Write out every line of the records below word for word, leaving out the pictures.

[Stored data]
• • • • •

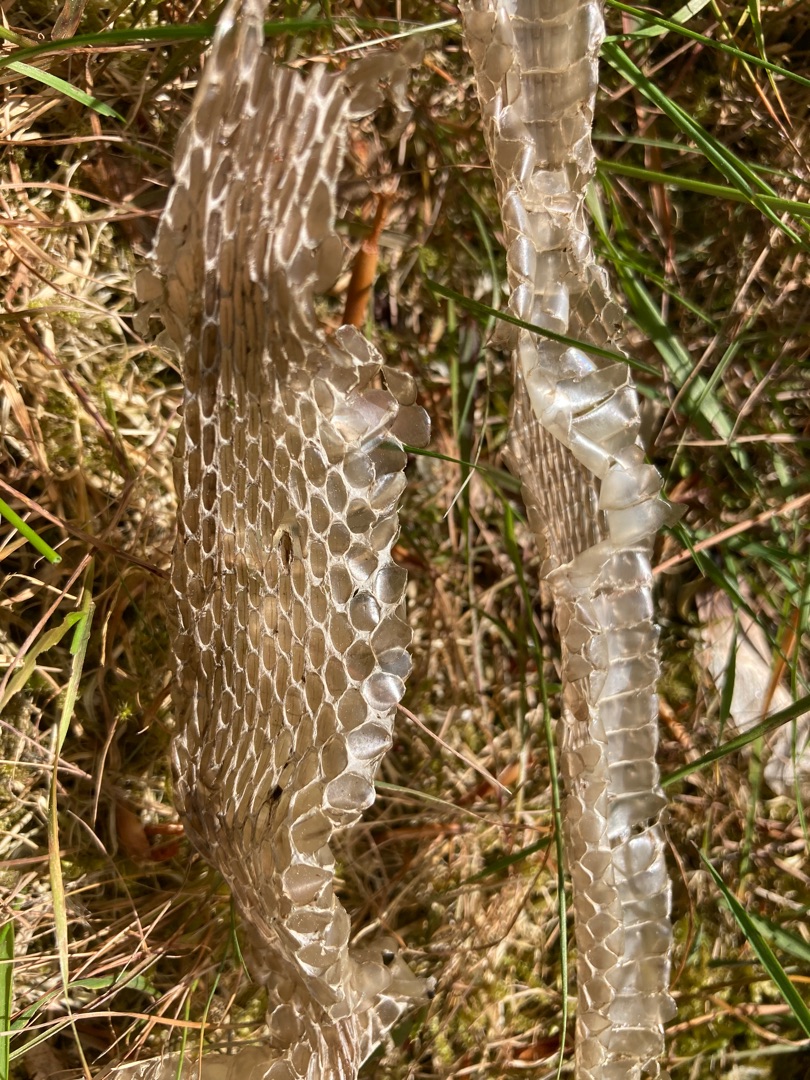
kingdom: Animalia
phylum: Chordata
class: Squamata
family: Colubridae
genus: Natrix
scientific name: Natrix natrix
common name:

• • • • •

— PROBLEM SOLUTION —
kingdom: Animalia
phylum: Chordata
class: Squamata
family: Colubridae
genus: Natrix
scientific name: Natrix natrix
common name:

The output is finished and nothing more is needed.